第2話 謎の歌

 春休みも終わり昨日から新学期が始まった。


 クラス替えもあったがオタク友達の風磨と楓は同じクラスになったしこれまでの生活と大きく変わることは何もない。


 それは通学の時間も同じである。今までと同様、電車の中ではBluetoothイヤホンを使用して日菜の曲を聴く、はずだったのだが……。


 俺が装着しているイヤホンからは今日も日菜の曲ではなくゆいにゃんの曲が聴こえてきた。


 今日は昨日の様なミスは犯さないと2度も確認してから日菜の曲の再生ボタンを押した。

 それなのに俺のイヤホンからはゆいにゃんの曲が聞こえる。


  接続が悪いのだろうか? 一度Bluetoothの接続を切断し、もう一度接続する。

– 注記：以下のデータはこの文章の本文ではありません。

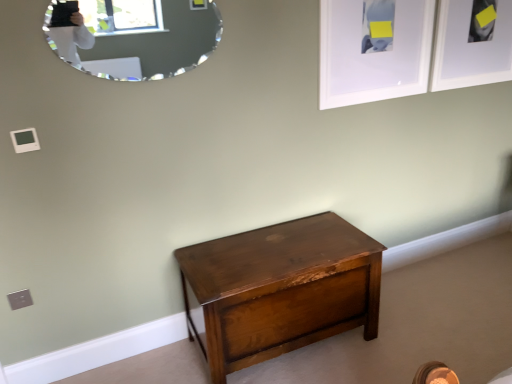
Question: Is the depth of shiny brown wood chest at center less than that of silver-framed mirror at upper left?

Choices:
 (A) yes
 (B) no

Answer: (B)

Question: Can you confirm if shiny brown wood chest at center is taller than silver-framed mirror at upper left?

Choices:
 (A) yes
 (B) no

 それでもイヤホンから流れたのは日菜の曲ではなくゆいにゃんの曲だった。


 それから1週間、この現象に悩まされ続けた俺は毎朝ゆいにゃんの曲を聴いていた。


 なぜ俺のイヤホンからゆいにゃんの曲が流れるのか、ありったけの知恵を絞ったが答えは見つからなかった。


 しかし、改めて冷静になって考えてみると一つの可能性にたどり着いた。


 それは俺のイヤホンが誰かのiPhoneに接続されているというものだ。


 Bluetoothイヤホンは普通、ペアリングをしなければiPhoneと接続されることはないため、その可能性を排除していた。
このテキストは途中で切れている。